When I contacted Dietmar to tell him that Faust would be coming to Scotland this fall, he asked me “which Faust?”. He told me that “there is one with JP Hervon (Faust North) and the other one around HJ Irmler (Faust South). It just proves that Faust is more an idea than songs and/or a band.” This isn't one of those cases like The Drifters, I hasten to add. Not even opposite sides despite the geography of the same coin.

When I sent him the link, he confirmed that the band that will play Stirling on October 17th is Faust (North) not the one that can be seen in these films. It would seem that performances of their southern manifestation are much more rare, making it essential that you grab this document.

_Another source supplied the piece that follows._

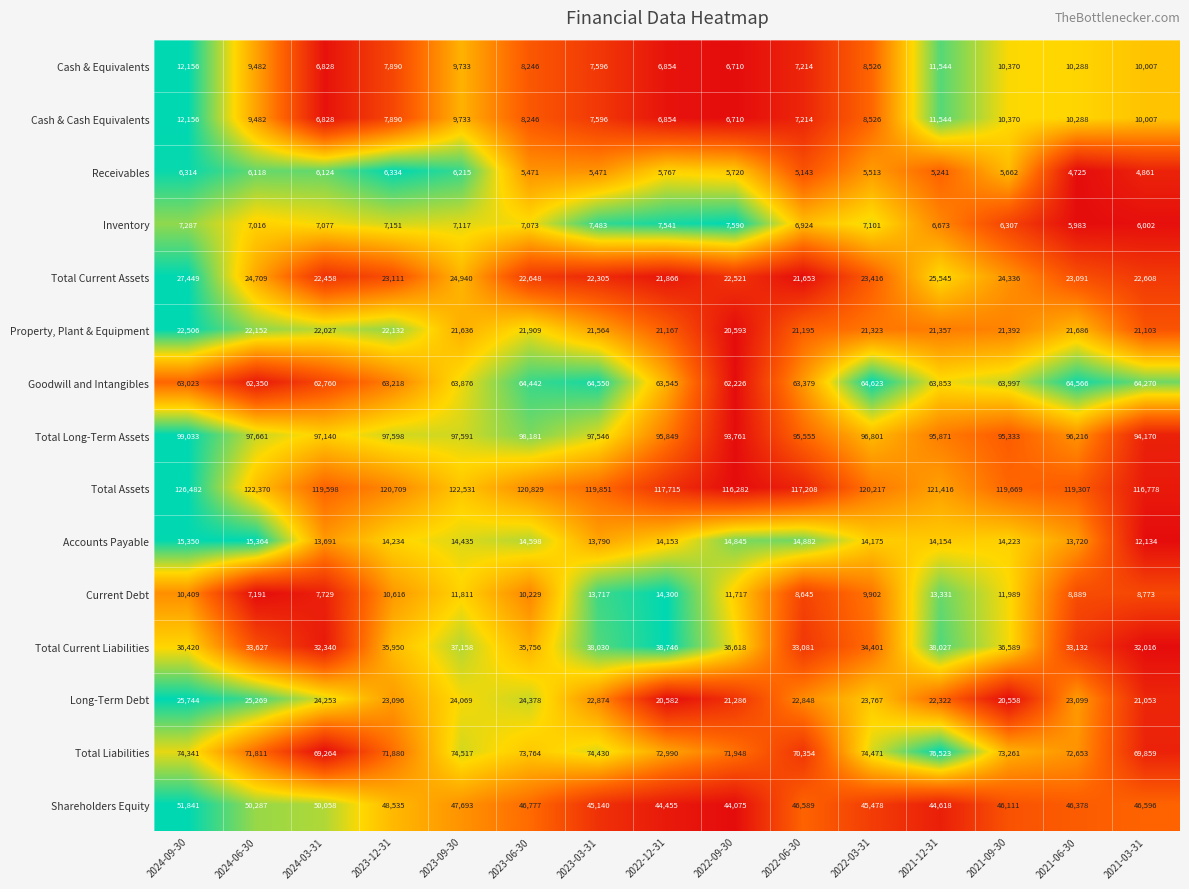

Rank the categories by Long-Term Debt value from highest to lowest.

2024-09-30, 2024-06-30, 2023-06-30, 2024-03-31, 2023-09-30, 2022-03-31, 2021-06-30, 2023-12-31, 2023-03-31, 2022-06-30, 2021-12-31, 2022-09-30, 2021-03-31, 2022-12-31, 2021-09-30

While not exactly a walk in the park despite the setting, the world of this concept is definitely an attractive one if you just let the sound wash around you. Dietmar Post and Lucia Palacioshave put together another fine project, taking the blueprint of direct cinema and skewing it slightly to create a study of what would otherwise take place completely removed from the pulsebeat. They also issued the band’s first single but more about that when I manage to get around to reviewing some records.